Wermelskirchen: Mit dem Mountainbike durchs Bergische
Die Triathletin Ines Neumann macht auch auf dem Mountainbike eine gute Figur. Sie startete mit vielen Gleichgesinnten gestern Morgen von der Katt aus rund um die Talsperre. FOTO: Nico Hertgen
Wermelskirchen. Die erste CTB-Tour startete am Sonntag an der Katt. Vor den 80 Bikern lagen 42 beziehungsweise 71 Kilometer lange Strecken rund um die Große Dhünn-Talsperre. Von Walter Schubert

Ein richtiger Andrang herrschte am Sonntagmorgen in der Halle der Kattwinkelschen Fabrik. Mountainbiker meldeten sich dort an zur 1. CTB-Tour (Country Touren Bergisch Land). Die Organisatoren Aristidis Zissis und Eric Müller hatten zwei Strecken vorbereitet. Tour eins war 42 und Tour zwei 71 Kilometer lang. "Wenn wir 50 Teilnehmer haben, wäre das schon gut", sagte Müller. Mit acht Euro Startgeld sollten ja die Kosten für die Planung, Organisation und die Beschilderung gedeckt werden. "Am Freitag haben wir über 100 Hinweisschilder an den Strecken angebracht. Hoffentlich hängen die auch noch alle", sagte Aristidis Zissis.

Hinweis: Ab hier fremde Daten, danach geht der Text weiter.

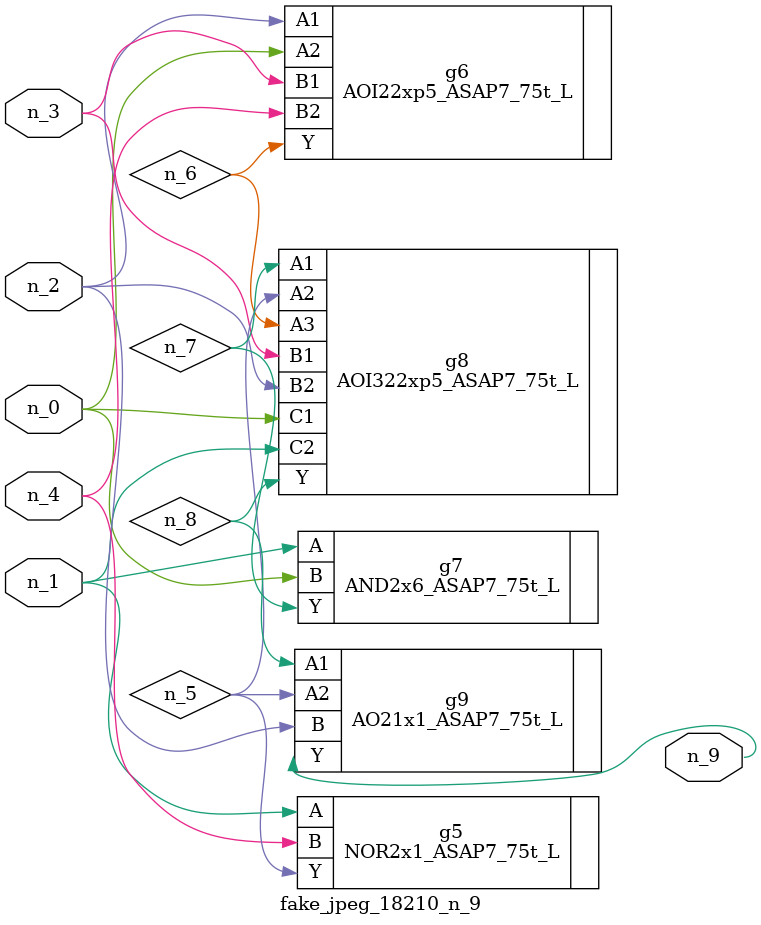
<source format=v>
module fake_jpeg_18210_n_9 (n_3, n_2, n_1, n_0, n_4, n_9);

input n_3;
input n_2;
input n_1;
input n_0;
input n_4;

output n_9;

wire n_8;
wire n_6;
wire n_5;
wire n_7;

NOR2x1_ASAP7_75t_L g5 ( 
.A(n_1),
.B(n_4),
.Y(n_5)
);

AOI22xp5_ASAP7_75t_L g6 ( 
.A1(n_2),
.A2(n_0),
.B1(n_3),
.B2(n_4),
.Y(n_6)
);

AND2x6_ASAP7_75t_L g7 ( 
.A(n_1),
.B(n_0),
.Y(n_7)
);

AOI322xp5_ASAP7_75t_L g8 ( 
.A1(n_7),
.A2(n_5),
.A3(n_6),
.B1(n_3),
.B2(n_2),
.C1(n_0),
.C2(n_1),
.Y(n_8)
);

AO21x1_ASAP7_75t_L g9 ( 
.A1(n_8),
.A2(n_5),
.B(n_2),
.Y(n_9)
);


endmodule
</source>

Start und Ziel war die Katt; die Strecke führte durchs Eifgen über die Eipringhauser Felder nach Dhünn. Dann weiter nach Pilghausen, Heidchen, Hammesrostringhausen zur Dhünn-Talsperre. Über Dhünberg, Lindscheid, Dortenhof, Dabringhausen und Emminghausen zurück nach Wermelskirchen. Die meisten entschieden sich für die kleine Runde von 42 Kilometern. "Das reicht ja erst einmal", sagte Franco Hessel und freute sich wie die vielen anderen über eine organisierte Tour.

"Ohne Karte, ohne Navi oder GPS eine schöne Runde zu fahren, ist doch toll", sagte Volker Kuhl aus Köln. Elektro-Bikes waren nicht am Start. "Solange die eigenen Akkus voll sind, geht es auch so", lachte Kuhl und klopfte sich auf die Oberschenkel.

Normal trainierte Mountainbiker sollten die kleine Runde in gut drei Stunden absolvieren. Das schafften Christoph Weber und Tobias Hölscher aus Wermelskirchen. "Wir haben uns erst auf der Strecke kennengelernt und sind dann zusammen gefahren", sagte Weber. "Eine schöne Strecke, und einige Abschnitte waren neu. Ich fahre sonst immer auf der anderen Seite der Dhünn-Talsperre."

Auch Bernd Kostedde aus Herne lobte die tolle Tour, er wünschte sich aber eine bessere Ausschilderung. "Vielleicht mit knallgelben Schildern oder mit Pfeilen in Leuchtfarbe auf dem Boden", schlug er vor. "Wir nehmen jeden Tipp dankbar auf", sagten die Organisatoren. Über 80 Teilnehmer haben an der ersten CTB-Tour teilgenommen, und eine Wiederholung im nächsten Jahr ist damit sicher.

Als Rahmenprogramm hatte der ADFC in der großen Halle der Kattwinkelschen Fabrik einen Parcours für Kinder aufgebaut. "Wir machen hier ein Langstreckenrennen", sagte Frank Schopphoff vom ADFC. "Wer die meisten Zeit braucht, hat gewonnen. Fuß- und Lenkfehler bringen Punktabzug." Spielerisch sollen die Kinder den sicheren Umgang mit ihrem Fahrrad lernen. Dazu gehörte auch eine Rampe, die der Verein Rollrausch aufgebaut hatte. "Speziell für die Kinder werden wir im nächsten Jahr mehr Werbung machen", sagte Schopphoff, "aber für die erste Veranstaltung dieser Art ist es ein wunderbarer Start."